For an overview of CI/CD for machine learning projects on Databricks, see How does Databricks support CI/CD for machine learning?.
Continuous integration and continuous delivery/continuous deployment (CI/CD) refers to the process of developing and delivering software in short, frequent cycles through the use of automation pipelines. CI/CD is common to software development, but it is becoming increasingly necessary to data engineering and data science. By automating the building, testing, and deployment of code, development teams are able to deliver releases more frequently and reliably than with the manual processes still common to data engineering and data science teams.

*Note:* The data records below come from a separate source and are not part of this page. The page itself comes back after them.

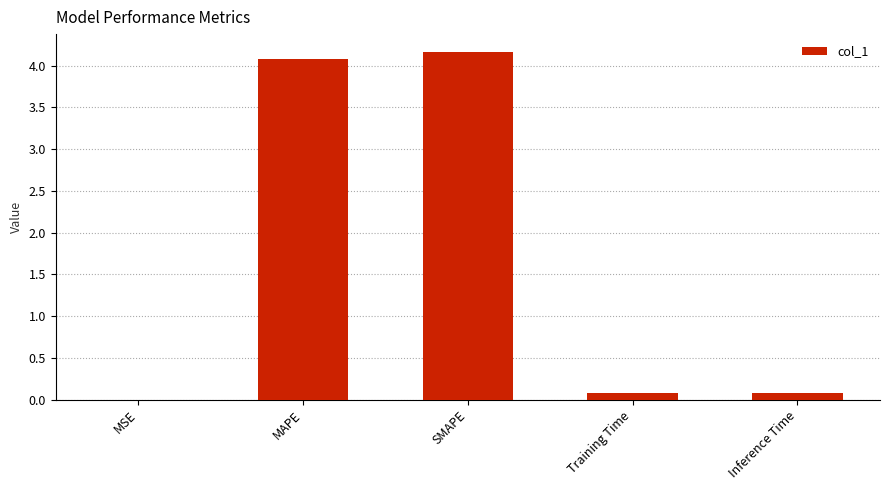

What is the maximum value shown in the chart?

4.2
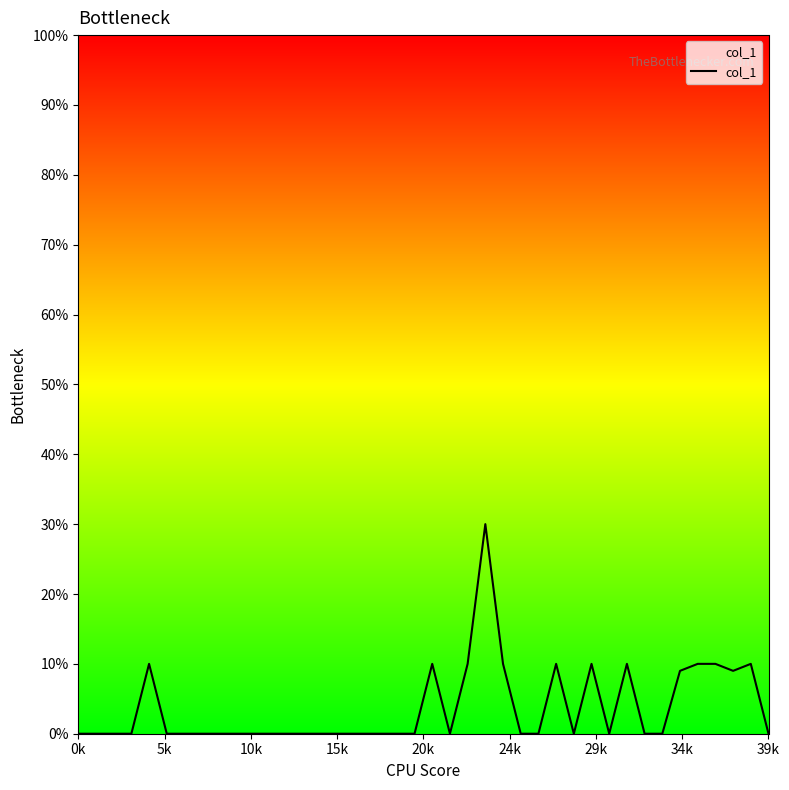

Does the chart display data point markers on the line(s)?

No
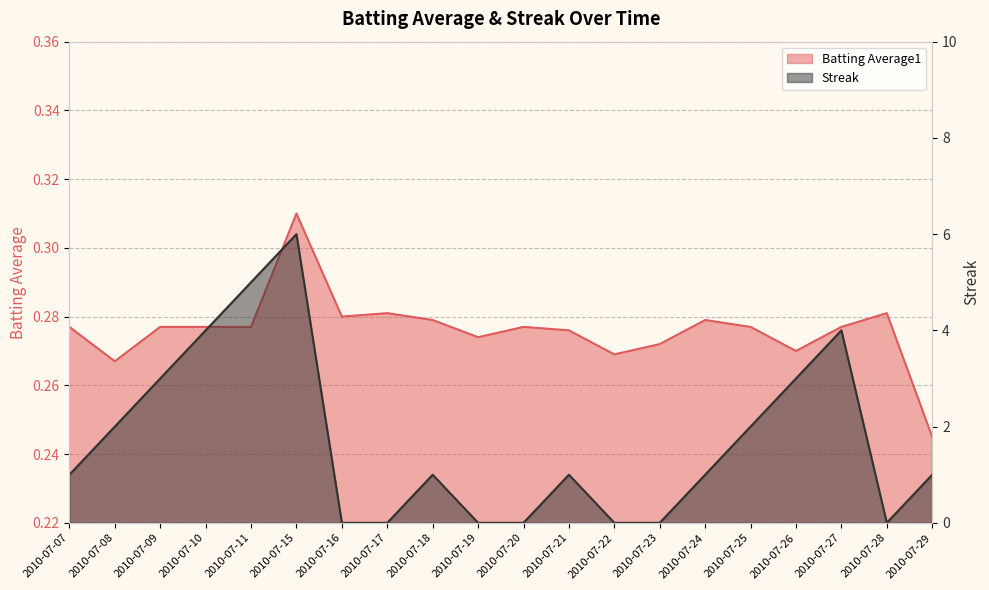

Reading left to right, transcribe all the data shown in this chart.

Batting Average1: 2010-07-07=0.3	2010-07-08=0.3	2010-07-09=0.3	2010-07-10=0.3	2010-07-11=0.3	2010-07-15=0.3	2010-07-16=0.3	2010-07-17=0.3	2010-07-18=0.3	2010-07-19=0.3	2010-07-20=0.3	2010-07-21=0.3	2010-07-22=0.3	2010-07-23=0.3	2010-07-24=0.3	2010-07-25=0.3	2010-07-26=0.3	2010-07-27=0.3	2010-07-28=0.3	2010-07-29=0.2
Streak: 2010-07-07=1.0	2010-07-08=2.0	2010-07-09=3.0	2010-07-10=4.0	2010-07-11=5.0	2010-07-15=6.0	2010-07-16=0.0	2010-07-17=0.0	2010-07-18=1.0	2010-07-19=0.0	2010-07-20=0.0	2010-07-21=1.0	2010-07-22=0.0	2010-07-23=0.0	2010-07-24=1.0	2010-07-25=2.0	2010-07-26=3.0	2010-07-27=4.0	2010-07-28=0.0	2010-07-29=1.0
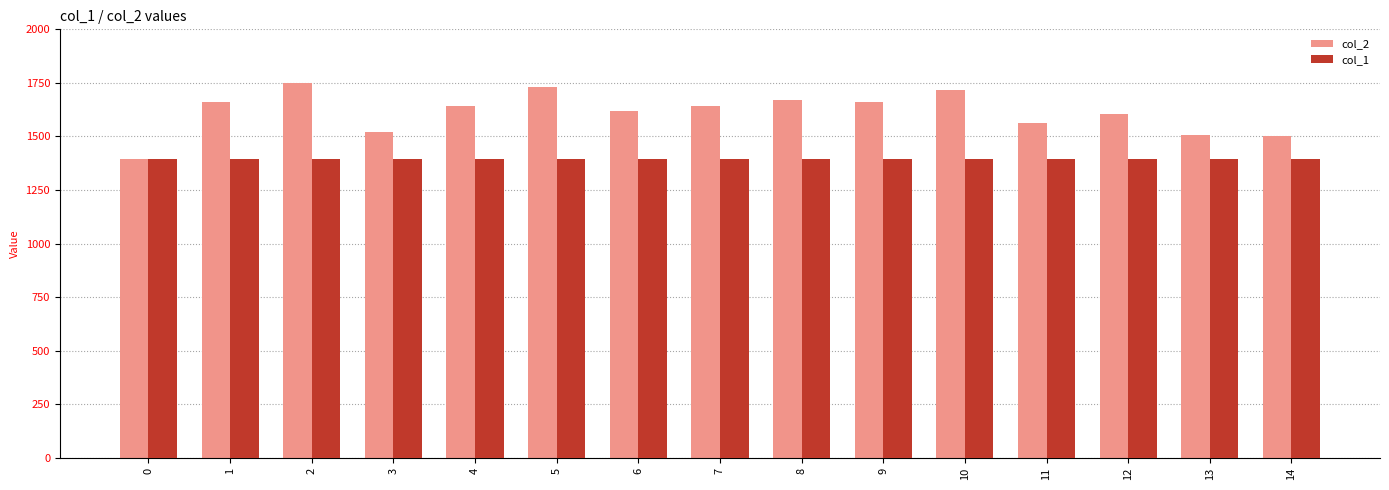

Is it true that col_2 equals 2103 at 12?

False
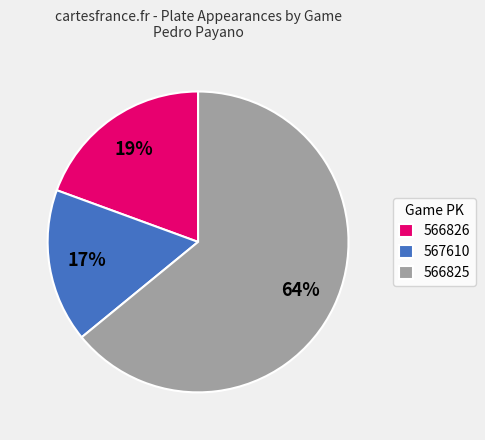

To the nearest percent, what percentage of the pie is 567610?

17%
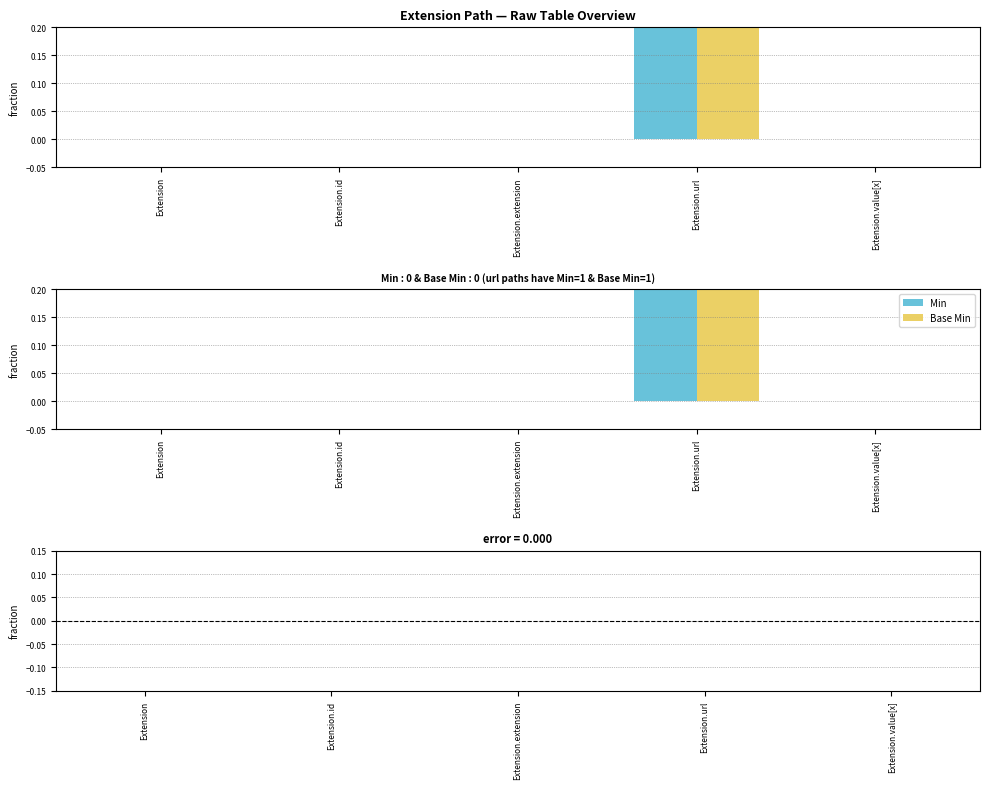

What is the label of the 1st bar from the right?

Extension.value[x]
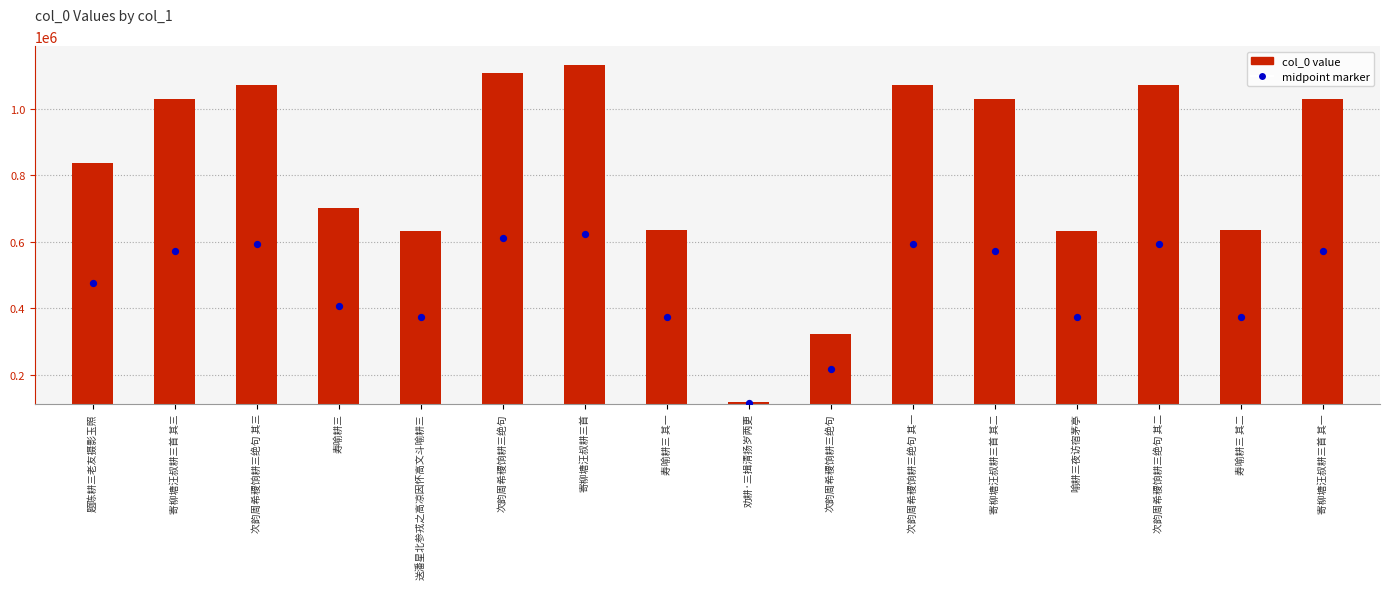

Which has a higher value, 寄柳塘汪叔耕三首 其一 or 次韵周希稷饷耕三绝句 其三?

次韵周希稷饷耕三绝句 其三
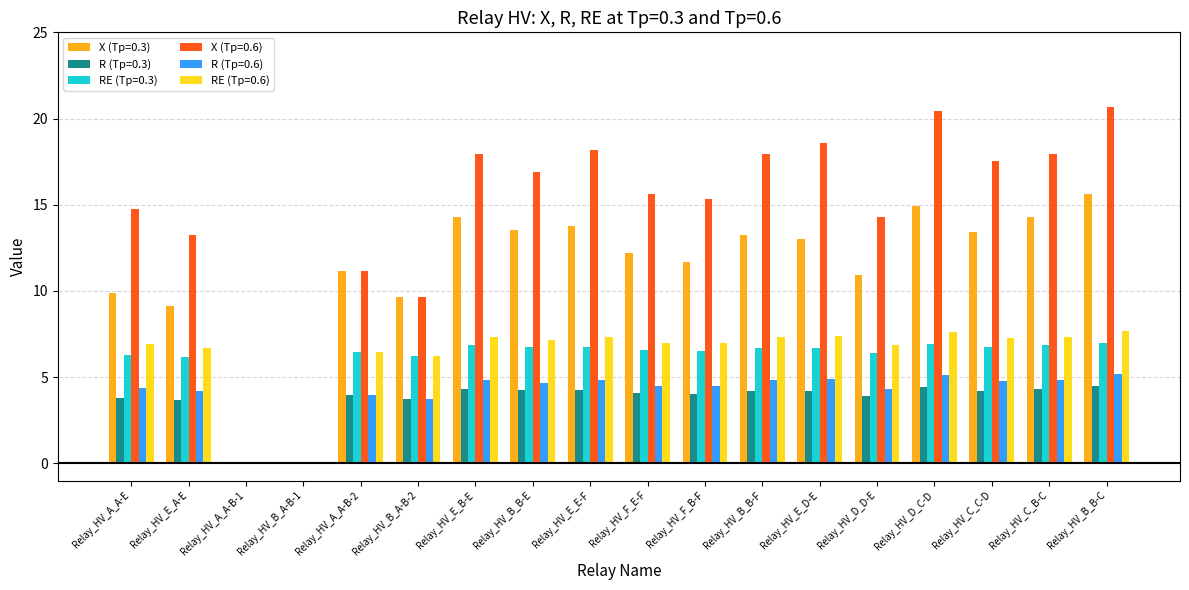

True or false: X (Tp=0.6) has a value of 0.0 at Relay_HV_A_A-B-1.

True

Continuous integration begins with the practice of periodically committing code to a branch within a source code repository. Each commit is then merged with the commits from other developers to prevent version conflicts. Changes are further validated by creating a build and running automated tests against that build. This process ultimately results in a deployment package that you can deploy to a target environment, in this case, a Databricks workspace.
Project assets in a Databricks implementation typically in a CI/CD pipeline are:
Notebooks: Databricks notebooks are often a key part of data engineering and data science workflows. You can use version control for notebooks, and also validate and test them as part of a CI/CD pipeline. You can run automated tests against notebooks to check whether they are functioning as expected.
Libraries: Manage the library dependencies required to run your code in deployment. Use version control on libraries and include them in automated testing and validation.
Workflows: Databricks Workflows are comprised of jobs that allow you to schedule and run automated tasks using notebooks or Spark jobs.
Infrastructure: Infrastructure includes clusters, workspaces, and storage. Infrastructure changes can be validated and tested as part of a CI/CD pipeline, ensuring that they are consistent and error-free.
Data pipelines: You can also include data pipelines in CI/CD automation, using Delta Live Tables, the framework in Databricks for declaring data pipelines. See What is Delta Live Tables?.
By including these assets in a CI/CD pipeline, you can automate data workflows for validation, testing, and deployment in a consistent way, enabling you to deliver high-quality data solutions faster and more efficiently.
A typical configuration for a Databricks CI/CD pipeline includes the following steps.
Set up version control: Store your Databricks code and notebooks in a version control system like Git. This allows you to track changes over time and collaborate with other team members. See CI/CD techniques with Git and Databricks Repos.
Code: Develop code and unit tests in a Databricks notebook or using an external IDE.
Build: Automate the build process of your Databricks workspace using tools like Azure DevOps, Jenkins, or GitHub Actions. Through automation, you can build code consistently and integrate changes into your workspace.
Test: Develop and run automated tests to validate your code changes using tools like pytest or the Databricks CLI for automation.
Release: Generate a release package.
Deploy: Use a deployment tool like the Databricks CLI or the REST API to automate the deployment of your code changes to your Databricks workspace. You can also use the Azure DevOps release pipeline to deploy your code.
Monitor: Monitor the performance of your code and workflows in Databricks using tools like Azure Monitor or Datadog. This helps you identify and resolve any issues that arise in your production environment.
Iterate: Make small, frequent iterations to improve and update your data engineering or data science project. Small changes are easier to roll back than large ones.